Son günlerde yükselen dolar kuru ekonominin temel sorunu haline gelmiştir. Bu sorunu çözmekte Türkiye Merkez Bankası’na düşmektedir. Türkiye Merkez Bankası dolar kurundaki yükselişin ateşini almak için son toplantısında tahvil faizini ve faiz koridoru üst bandını yükseltmişti. Ve gerekirse faiz artırırım sinyalini piyasaya vermişti. Bu durumda MB’nin faiz oranlarını yükseltmesi bir süre sonra reel faizleri de artıracağı için uzun vadede kredi faiz oranlarının yükselmesi olası senaryolardandır.
Gene son günlerde Türk piyasalarından yavaşta olsa sermaye çıkışının olduğu gözlemlenmektedir. Bu sermaye çıkışının siyasi kanattaki sıcak tartışmaların devam etmesi ve jeopolitik risklerin devam etmesi halinde devam edeceği izlenmektedir. Sermaye oranlarındaki düşüşün reel faiz oranlarına artış etkisi yapacağı için uzun vadede kredi faizlerinin yükselmesi olası gözükmektedir.

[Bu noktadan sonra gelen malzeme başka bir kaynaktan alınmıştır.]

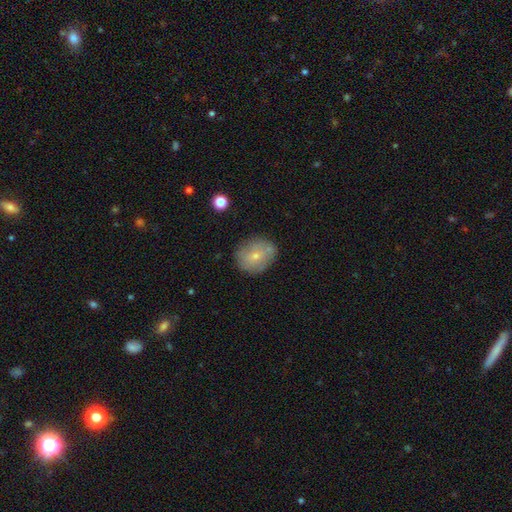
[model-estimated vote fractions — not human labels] This is likely a smooth galaxy (66%). How rounded: likely round (67%). Merging: likely none (72%).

Fakat yukarıdaki senaryoların tersi ihtimallerde yok değildir. Son yıllarda Türk ekonomi politikası yapıcıları Türk ekonomisini tüketime dayalı bir yapıya büründürmüştür. Kredi faiz oranlarının yükselmesi tüketim oranını azaltacağı için Türk ekonomisi iç dinamiklerinin bozulması işten bile olmayacaktır. Hal böyleyken kredi faiz oranlarının yükselmesi halinde Ağustos ayında olduğu gibi devlet yönetiminden müdahale edilip kredi faizlerinin düşmesinin sağlanması da olası senaryolar arsında yer almaktadır.